Small-Business Owners' Views on Health Coverage and Costs (Rhett Buttle, Katie Vlietstra Wonnenberg, and Angela Simaan, September 9, 2019, Commonwealth Fund)

Common themes emerged from this research that are aligned with anecdotal evidence and commonly held understandings and assumptions about the health care cost burden of small employers. Primarily, it is clear that health care costs are arguably the major concern for small businesses. Though small employers report taking steps to reduce the burden, often by shifting some of the costs onto their employees, few have considered dropping coverage altogether.

Increasing health care costs is not sustainable for small employers. They want change and are willing to take pragmatic steps. This desire for change does not adhere to party lines; across the ideological spectrum, small-business owners are open to a range of possible solutions. Those favored by small employers require legislative action, primarily at the federal level, to help small employers affordably provide health insurance to their employees.
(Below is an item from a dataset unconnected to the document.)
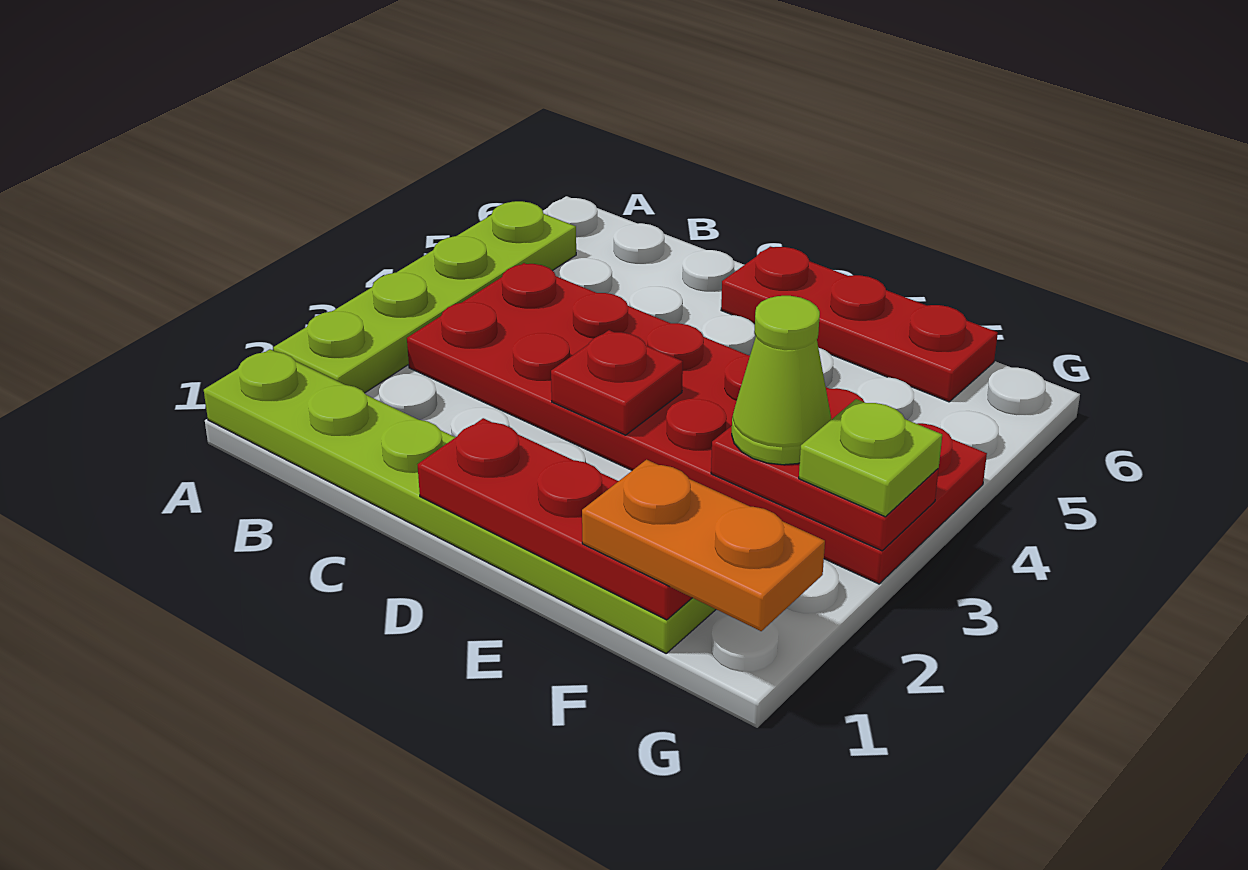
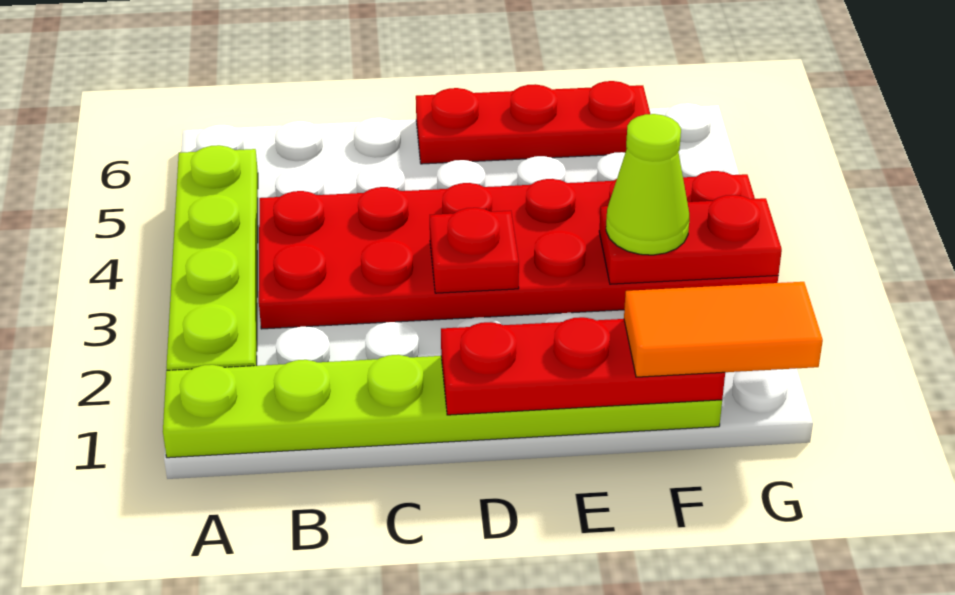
orange plate F1:G1 level 3 -> orange tile F1:G1 level 3
lime plate G3 level 3 -> none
Surprisingly, there was an openness to concepts that might be construed as extreme, like Medicare for All or a single-payer system. Other options, such as a Medicare or Medicaid buy-in, also found favor. Though business owners tend to be a conservative group, we did see an unexpected and almost apolitical frame on the issue of health care. Small-business owners did not ascribe blame to one actor or the other. They saw solutions as independent of party of origin, signaling an interest in policy and action from policymakers rather than a strict adherence to political ideology.

The "extreme" policies the Right wants to run against are all popular.